Not every woman can make a choice like mine, but more importantly, I wouldn’t expect all women to do what I did. Some women regret their decision to have an abortion for the rest of their lives and, while I feel for them, I know in my heart that their truth is not mine. I had an abortion and I went on with my life. If that fact makes you upset, maybe you shouldn’t be worried about me at all. Maybe you should wonder, instead, why an abortion that happened in 1988 to someone you don’t even know upsets you so much. The fact that I would have an abortion now may inspire you to anger, but it is strictly a hypothetical since the chances of my needing one are somewhere between “slim” and “none.”

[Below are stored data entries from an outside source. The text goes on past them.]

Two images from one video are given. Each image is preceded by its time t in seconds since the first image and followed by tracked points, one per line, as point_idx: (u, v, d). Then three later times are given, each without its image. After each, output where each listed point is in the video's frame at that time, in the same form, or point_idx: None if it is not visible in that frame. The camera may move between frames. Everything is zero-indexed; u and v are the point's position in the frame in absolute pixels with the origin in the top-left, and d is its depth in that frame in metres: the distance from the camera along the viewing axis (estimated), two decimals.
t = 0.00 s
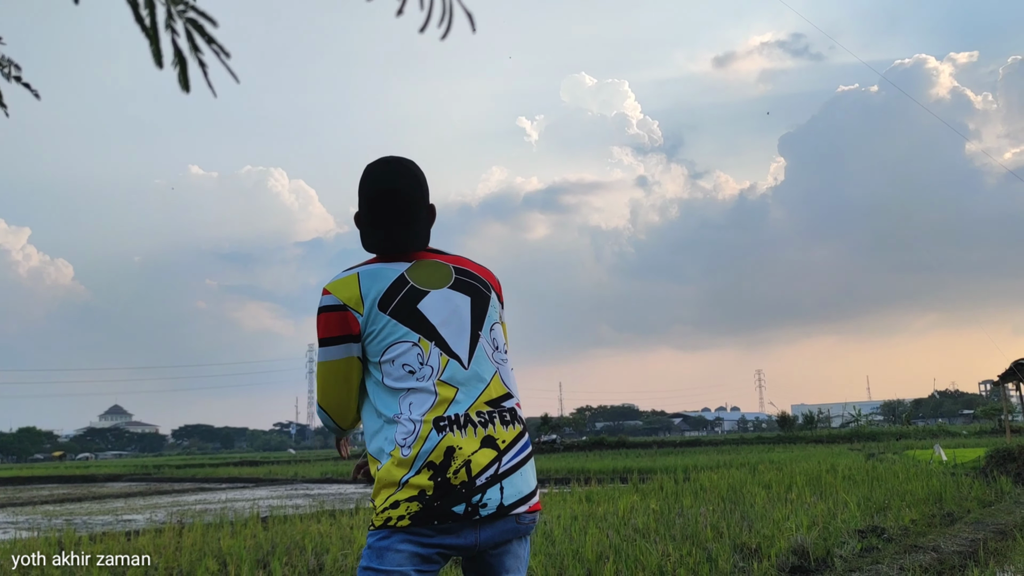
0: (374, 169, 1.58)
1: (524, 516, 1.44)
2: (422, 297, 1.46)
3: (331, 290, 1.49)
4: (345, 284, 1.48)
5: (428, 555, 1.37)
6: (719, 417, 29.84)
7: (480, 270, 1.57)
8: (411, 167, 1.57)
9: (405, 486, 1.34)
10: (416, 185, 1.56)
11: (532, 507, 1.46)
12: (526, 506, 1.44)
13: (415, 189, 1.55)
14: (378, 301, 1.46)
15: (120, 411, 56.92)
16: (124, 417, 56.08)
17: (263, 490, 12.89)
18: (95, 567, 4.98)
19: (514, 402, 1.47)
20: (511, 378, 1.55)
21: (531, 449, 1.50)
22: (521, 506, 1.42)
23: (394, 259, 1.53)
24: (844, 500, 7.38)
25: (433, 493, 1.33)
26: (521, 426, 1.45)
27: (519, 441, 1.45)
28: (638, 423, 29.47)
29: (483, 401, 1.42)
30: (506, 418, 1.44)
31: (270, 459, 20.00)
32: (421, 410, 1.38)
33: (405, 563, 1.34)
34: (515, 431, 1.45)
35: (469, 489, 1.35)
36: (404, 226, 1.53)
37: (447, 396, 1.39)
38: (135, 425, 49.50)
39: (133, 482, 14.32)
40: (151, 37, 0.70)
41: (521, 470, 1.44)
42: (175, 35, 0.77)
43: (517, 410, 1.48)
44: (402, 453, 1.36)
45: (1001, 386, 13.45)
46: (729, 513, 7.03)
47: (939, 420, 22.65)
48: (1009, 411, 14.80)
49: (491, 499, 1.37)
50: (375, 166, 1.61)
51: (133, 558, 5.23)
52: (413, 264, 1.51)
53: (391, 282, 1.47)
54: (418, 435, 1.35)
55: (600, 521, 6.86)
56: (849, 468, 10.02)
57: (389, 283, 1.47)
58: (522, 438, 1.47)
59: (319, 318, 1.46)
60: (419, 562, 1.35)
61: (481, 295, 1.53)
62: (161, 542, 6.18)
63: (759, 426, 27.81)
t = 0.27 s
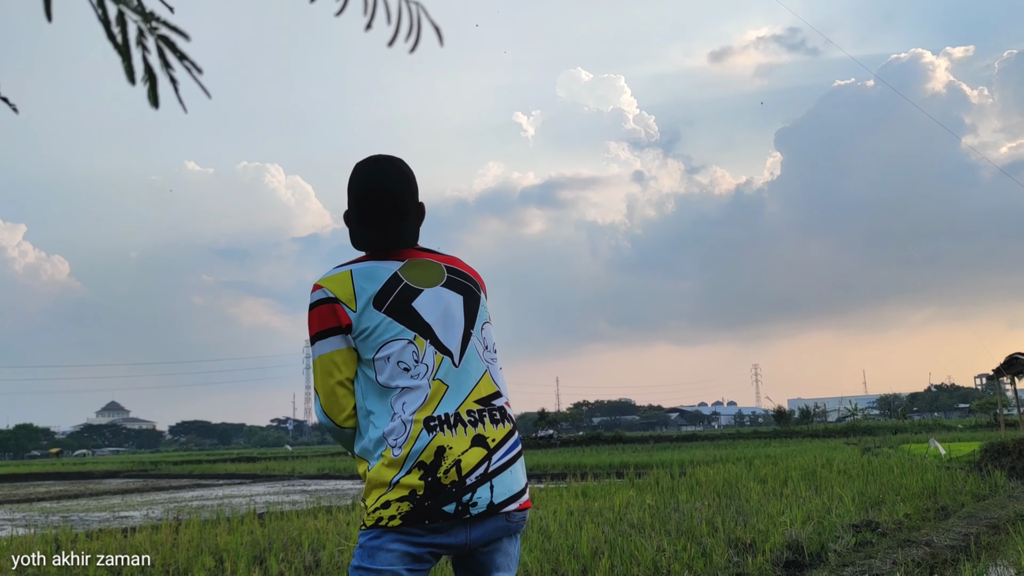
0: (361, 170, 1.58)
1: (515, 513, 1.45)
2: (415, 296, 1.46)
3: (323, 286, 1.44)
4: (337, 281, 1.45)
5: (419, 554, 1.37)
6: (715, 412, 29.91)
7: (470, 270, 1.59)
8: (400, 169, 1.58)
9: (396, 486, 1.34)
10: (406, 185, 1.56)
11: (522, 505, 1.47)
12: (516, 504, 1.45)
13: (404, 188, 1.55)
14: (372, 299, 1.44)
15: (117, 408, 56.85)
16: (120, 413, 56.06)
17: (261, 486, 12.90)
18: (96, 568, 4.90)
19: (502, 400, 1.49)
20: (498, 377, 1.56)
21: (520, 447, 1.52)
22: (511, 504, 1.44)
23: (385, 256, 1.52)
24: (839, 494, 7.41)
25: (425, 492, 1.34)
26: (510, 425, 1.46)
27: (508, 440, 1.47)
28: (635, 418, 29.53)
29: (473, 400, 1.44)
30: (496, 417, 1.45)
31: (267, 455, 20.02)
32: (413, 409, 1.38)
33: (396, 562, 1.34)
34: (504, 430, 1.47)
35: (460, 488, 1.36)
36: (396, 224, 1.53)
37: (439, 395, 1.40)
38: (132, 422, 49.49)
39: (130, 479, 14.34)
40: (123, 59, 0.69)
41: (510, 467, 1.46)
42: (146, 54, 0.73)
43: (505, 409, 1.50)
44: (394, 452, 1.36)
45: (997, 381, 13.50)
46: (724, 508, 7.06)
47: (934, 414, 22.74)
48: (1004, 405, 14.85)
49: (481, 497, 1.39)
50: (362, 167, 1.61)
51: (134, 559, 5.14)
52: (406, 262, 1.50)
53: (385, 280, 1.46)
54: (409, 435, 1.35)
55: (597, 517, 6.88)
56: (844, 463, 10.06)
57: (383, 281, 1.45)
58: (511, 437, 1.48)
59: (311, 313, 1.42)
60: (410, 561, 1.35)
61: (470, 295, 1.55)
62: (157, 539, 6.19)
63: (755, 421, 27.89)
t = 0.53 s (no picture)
0: (348, 166, 1.51)
1: (506, 511, 1.45)
2: (408, 297, 1.44)
3: (313, 286, 1.41)
4: (328, 282, 1.41)
5: (413, 553, 1.37)
6: (711, 406, 29.97)
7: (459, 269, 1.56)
8: (390, 166, 1.52)
9: (390, 485, 1.34)
10: (397, 182, 1.50)
11: (513, 502, 1.47)
12: (508, 502, 1.45)
13: (393, 187, 1.48)
14: (364, 300, 1.41)
15: (112, 402, 56.73)
16: (115, 408, 55.96)
17: (257, 481, 12.89)
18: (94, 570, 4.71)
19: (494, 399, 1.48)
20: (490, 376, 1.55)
21: (511, 445, 1.52)
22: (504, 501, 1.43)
23: (376, 256, 1.47)
24: (833, 490, 7.43)
25: (419, 492, 1.33)
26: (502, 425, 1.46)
27: (501, 438, 1.46)
28: (631, 413, 29.58)
29: (465, 400, 1.43)
30: (488, 417, 1.45)
31: (263, 450, 20.01)
32: (407, 409, 1.37)
33: (390, 561, 1.34)
34: (497, 428, 1.46)
35: (453, 487, 1.36)
36: (386, 224, 1.48)
37: (433, 395, 1.39)
38: (128, 416, 49.35)
39: (126, 474, 14.32)
40: (100, 80, 0.64)
41: (503, 466, 1.46)
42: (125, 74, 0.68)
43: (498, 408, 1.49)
44: (387, 453, 1.35)
45: (990, 376, 13.53)
46: (719, 503, 7.07)
47: (929, 408, 22.81)
48: (997, 400, 14.89)
49: (474, 496, 1.39)
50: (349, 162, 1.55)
51: (134, 560, 4.95)
52: (398, 263, 1.47)
53: (377, 281, 1.43)
54: (403, 435, 1.34)
55: (591, 512, 6.88)
56: (839, 458, 10.07)
57: (375, 282, 1.42)
58: (502, 435, 1.47)
59: (297, 312, 1.38)
60: (404, 560, 1.35)
61: (462, 295, 1.53)
62: (152, 535, 6.17)
63: (751, 415, 27.96)
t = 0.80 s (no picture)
0: (337, 170, 1.48)
1: (498, 512, 1.41)
2: (399, 300, 1.41)
3: (305, 292, 1.42)
4: (319, 287, 1.41)
5: (405, 552, 1.34)
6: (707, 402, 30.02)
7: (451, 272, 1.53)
8: (380, 171, 1.48)
9: (382, 486, 1.32)
10: (385, 188, 1.47)
11: (505, 503, 1.44)
12: (499, 502, 1.42)
13: (382, 191, 1.46)
14: (355, 305, 1.40)
15: (108, 398, 56.65)
16: (112, 403, 55.90)
17: (253, 476, 12.89)
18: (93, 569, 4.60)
19: (486, 401, 1.44)
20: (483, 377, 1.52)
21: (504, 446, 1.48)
22: (495, 502, 1.40)
23: (366, 261, 1.45)
24: (827, 487, 7.44)
25: (411, 493, 1.31)
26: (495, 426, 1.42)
27: (494, 440, 1.42)
28: (628, 409, 29.61)
29: (457, 402, 1.39)
30: (480, 418, 1.41)
31: (260, 445, 20.02)
32: (400, 412, 1.35)
33: (381, 561, 1.31)
34: (489, 430, 1.43)
35: (445, 488, 1.33)
36: (374, 229, 1.46)
37: (425, 397, 1.36)
38: (125, 412, 49.29)
39: (122, 469, 14.34)
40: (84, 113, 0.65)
41: (496, 466, 1.42)
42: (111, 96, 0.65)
43: (490, 409, 1.45)
44: (380, 454, 1.33)
45: (986, 373, 13.54)
46: (713, 499, 7.09)
47: (925, 405, 22.83)
48: (993, 397, 14.91)
49: (466, 497, 1.35)
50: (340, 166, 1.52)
51: (134, 558, 4.85)
52: (387, 266, 1.44)
53: (367, 286, 1.41)
54: (396, 437, 1.32)
55: (586, 509, 6.89)
56: (834, 455, 10.08)
57: (366, 287, 1.41)
58: (495, 437, 1.44)
59: (293, 322, 1.40)
60: (395, 560, 1.32)
61: (452, 297, 1.49)
62: (146, 530, 6.17)
63: (747, 412, 28.00)
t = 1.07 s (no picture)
0: (330, 168, 1.49)
1: (484, 509, 1.43)
2: (391, 299, 1.43)
3: (300, 286, 1.42)
4: (314, 282, 1.42)
5: (393, 548, 1.35)
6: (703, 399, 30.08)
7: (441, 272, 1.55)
8: (373, 171, 1.50)
9: (370, 484, 1.33)
10: (378, 188, 1.49)
11: (492, 501, 1.45)
12: (486, 500, 1.43)
13: (375, 191, 1.47)
14: (349, 302, 1.41)
15: (104, 393, 56.53)
16: (108, 398, 55.83)
17: (249, 472, 12.90)
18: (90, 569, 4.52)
19: (474, 400, 1.46)
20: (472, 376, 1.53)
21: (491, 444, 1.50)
22: (482, 500, 1.42)
23: (358, 259, 1.46)
24: (822, 484, 7.47)
25: (399, 490, 1.32)
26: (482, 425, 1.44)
27: (480, 440, 1.44)
28: (624, 406, 29.65)
29: (446, 401, 1.41)
30: (468, 417, 1.43)
31: (256, 441, 20.03)
32: (389, 409, 1.36)
33: (369, 558, 1.32)
34: (477, 429, 1.44)
35: (433, 486, 1.35)
36: (367, 229, 1.47)
37: (414, 395, 1.37)
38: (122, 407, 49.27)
39: (118, 464, 14.34)
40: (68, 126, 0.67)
41: (483, 465, 1.43)
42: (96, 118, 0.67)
43: (477, 408, 1.47)
44: (369, 451, 1.34)
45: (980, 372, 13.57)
46: (707, 497, 7.11)
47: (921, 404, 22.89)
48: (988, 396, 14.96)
49: (453, 494, 1.37)
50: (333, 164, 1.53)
51: (134, 559, 4.73)
52: (379, 264, 1.45)
53: (361, 284, 1.42)
54: (385, 434, 1.33)
55: (581, 505, 6.91)
56: (829, 453, 10.11)
57: (359, 285, 1.42)
58: (483, 435, 1.45)
59: (287, 315, 1.40)
60: (383, 556, 1.33)
61: (443, 296, 1.51)
62: (142, 525, 6.18)
63: (743, 409, 28.06)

Further, if you believe that life begins at conception, great. I do not. The “I am he as you are he as you are me” schtick only applies to The Walrus. We are not interchangeable, each with the exact same life, dreams, hopes, and fears. We are independent with a free will given by our creator(s). Each woman has her own opinions, beliefs, values, emotions, and judgments. Where we run into trouble is when you believe your opinions, beliefs, values, emotions, and judgments should be mine and, further, that they should be legislated by our government to be the same for everyone.
I don’t like the government in my bedroom and I certainly don’t want them anywhere near my uterus. Not without lots of condoms, anyway, and since they’re nearly all on an “abstinence only” kick, I’m sure it wouldn’t be as much fun as one imagines, even with heroic doses of Viagra.
I’m not saying you shouldn’t believe what you believe, but please stop trying to force other people to believe as you do, whether that’s me or your Congressman. It’s a much more tolerable (and tolerant) world when people live by example, when actions have a chance to speak louder. You know, when we all live like Christians and Muslims and Mormons and Buddhists and Hindus are supposed to live, including the fundamentalist and/or evangelical ones.
If I’m going to dream, I’ll do it big.